## PASSAGE TO READ
-*-*-

Sunday, June 26, 2022

Stop Me If You've Heard This One Before

An important part of Artemis is late and over budget. 

It seems like it was only last year that we found out NASA spent almost a decade and a billion dollars on a mobile launch umbilical tower for Artemis.  In reality, it was two years ago in March.   

Except that the same thing is happening again right now.  Three years ago, NASA awarded a cost-plus contract to the engineering firm Bechtel for the design and construction of a second mobile launch tower that's bigger than the first one - it's a paltry six feet taller - but sufficiently different that Bechtel couldn't just copy the one that's holding Artemis today out at Pad 39B. 


When Bechtel won the contract for this mobile launcher, named ML-2, it was supposed to cost $383 million. But according to a scathing new report by NASA's inspector general, the project is already running years behind schedule, the launcher weighs too much, and the whole thing is hundreds of millions of dollars over budget. The new cost estimate for the project is $960 million.

NASA's Inspector General Paul Martin puts the blame largely on Bechtel but doesn't spare NASA for their part in screwing it up as well.  The agency awarded the contract before design requirements coming from the different upper stage visible in the right side above, called the Exploration Upper Stage, were settled enough to generate requirements for the launch tower.  If you go to the little search bar in the top left corner of this page and enter "Exploration Upper Stage" without the quotes, you'll find that I've dedicated more than a little "ink" to problems with this upper stage.  

It would be a comedy of errors if it was even a little funny. 

NASA's explanation for doing this is that it had no choice but to move forward with the tower's design and construction to meet a timeline for its lunar missions. The first three flights of the Artemis Program, culminating in a human lunar lander no earlier than 2025, are to fly on the initial variant of the Space Launch System rocket (which has its own, separate mobile launch tower). However, beginning with the Artemis IV mission, NASA wants to launch lunar missions on the more powerful, upgraded version of the SLS rocket, which will require the new mobile launch tower.

Nominally, this mission is planned for 2026, but realistically it will not fly before 2027 or 2028, due to delays in the earlier Artemis flights. Nevertheless, NASA pressed for the construction of this second mobile launch tower to be ready for 2026 and asked for design work to be done on the tower before the rocket's final requirements were known. This is likely to result in additional costs, pushing the price of the second mobile launch tower above $1 billion.

That first paragraph made my head hurt, saying that NASA had no choice but to move forward when the design wasn't known.  That means they went ahead working on things that they had good reason to believe would have to be taken apart and rebuilt differently.  Building things twice (or more!) is a deliberate waste of money. 

The job has gotten so bad that NASA has removed work from Bechtel's contract, while continuing to pay them as if they were on schedule.  Earlier this year, NASA and Bechtel agreed to take the development of the umbilical cables and hoses out of the contract.  NASA will choose a different contractor for those, with intent to deliver them to Bechtel when it's time to integrate those into the tower.

-*-*-

Saved entries
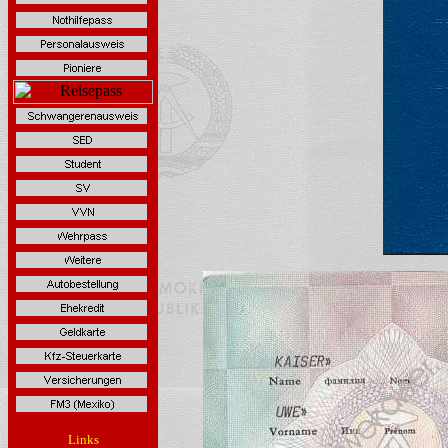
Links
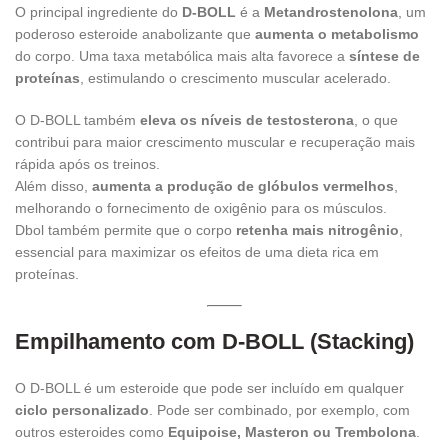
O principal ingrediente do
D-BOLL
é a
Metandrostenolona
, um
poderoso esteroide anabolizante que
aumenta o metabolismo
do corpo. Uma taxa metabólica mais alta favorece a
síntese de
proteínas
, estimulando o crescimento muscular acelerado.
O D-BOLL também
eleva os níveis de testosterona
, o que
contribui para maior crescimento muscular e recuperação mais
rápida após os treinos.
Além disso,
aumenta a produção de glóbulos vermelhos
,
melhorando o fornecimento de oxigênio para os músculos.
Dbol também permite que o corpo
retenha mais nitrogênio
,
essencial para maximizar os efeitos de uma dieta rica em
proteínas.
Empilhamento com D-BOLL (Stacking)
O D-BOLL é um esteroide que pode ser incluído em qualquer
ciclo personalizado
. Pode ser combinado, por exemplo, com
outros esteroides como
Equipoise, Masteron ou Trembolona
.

-*-*-

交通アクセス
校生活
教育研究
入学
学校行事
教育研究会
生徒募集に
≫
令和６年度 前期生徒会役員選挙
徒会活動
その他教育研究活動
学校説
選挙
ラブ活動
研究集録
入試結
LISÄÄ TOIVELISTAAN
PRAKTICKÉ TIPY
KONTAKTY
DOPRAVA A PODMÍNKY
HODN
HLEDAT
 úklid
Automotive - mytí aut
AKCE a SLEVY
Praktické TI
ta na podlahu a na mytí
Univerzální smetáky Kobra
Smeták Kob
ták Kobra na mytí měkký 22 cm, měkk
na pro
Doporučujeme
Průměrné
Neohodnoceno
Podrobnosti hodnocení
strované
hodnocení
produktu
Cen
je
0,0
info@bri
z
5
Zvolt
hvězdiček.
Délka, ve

-*-*-

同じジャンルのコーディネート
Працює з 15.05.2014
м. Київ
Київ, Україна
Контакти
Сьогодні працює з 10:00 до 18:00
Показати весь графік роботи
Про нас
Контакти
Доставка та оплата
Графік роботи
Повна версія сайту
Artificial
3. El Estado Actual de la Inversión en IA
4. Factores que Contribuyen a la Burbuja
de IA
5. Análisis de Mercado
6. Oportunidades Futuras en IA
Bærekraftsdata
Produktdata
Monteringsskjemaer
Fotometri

-*-*-

## WHAT THIS EXERCISE ASKS
1. In the post about the second Artemis launch tower, turn the paragraph that begins "When Bechtel won the contract" into a short bulleted list that keeps its main facts.
2. Extend the post about the second Artemis launch tower by a paragraph or two, starting after its last sentence.
None of this data is needed.

## ANSWERS FOR THE TASKS
1.
- Bechtel's contract for the mobile launcher ML-2 was supposed to cost $383 million.
- A new report by NASA's inspector general says the project is years behind schedule.
- The launcher weighs too much.
- The project is hundreds of millions of dollars over budget, and its new cost estimate is $960 million.

2.
Makes me wonder if the contractor (contractors?) for the umbilicals will also be given cost-plus or if they'll be fixed price.  Nothing about the launch tower seems so new and so different from other launch towers that they need cost-plus contracts.  Cost plus should be reserved for developing things for the first time, experimental things; the times when nobody really knows how it should be designed. 


Finally, while I'd seen many rumors that NASA has declared the WDR test on Artemis done, the Artemis program blog still hasn't said that.  While poking around and trying to find a second source to confirm one way or the other, I ran into a local TV station's news broadcast saying that in a teleconference Friday, NASA declared success and set a launch date for the first, unmanned, Artemis lunar flyby mission.  The launch date is August 22nd.  Sometime this week, I'd guess Friday, they'll roll the Artemis/SLS stack back to the VAB.  There are things from the WDR that need to be repaired or otherwise resolved, and the flight-graded batteries need to be swapped out onto the vehicle.



5 comments:

  1. This Is The Way Things Are Done On A Gooberment Project.

    THIS is why we aren't going back to the moon any time soon, because bureaucrats and other fools (looks at CONgress) are running the 3-ring circus. THIS is why NASA needs to get the old heave-ho and stand aside, because their "Use by:" date is long expired.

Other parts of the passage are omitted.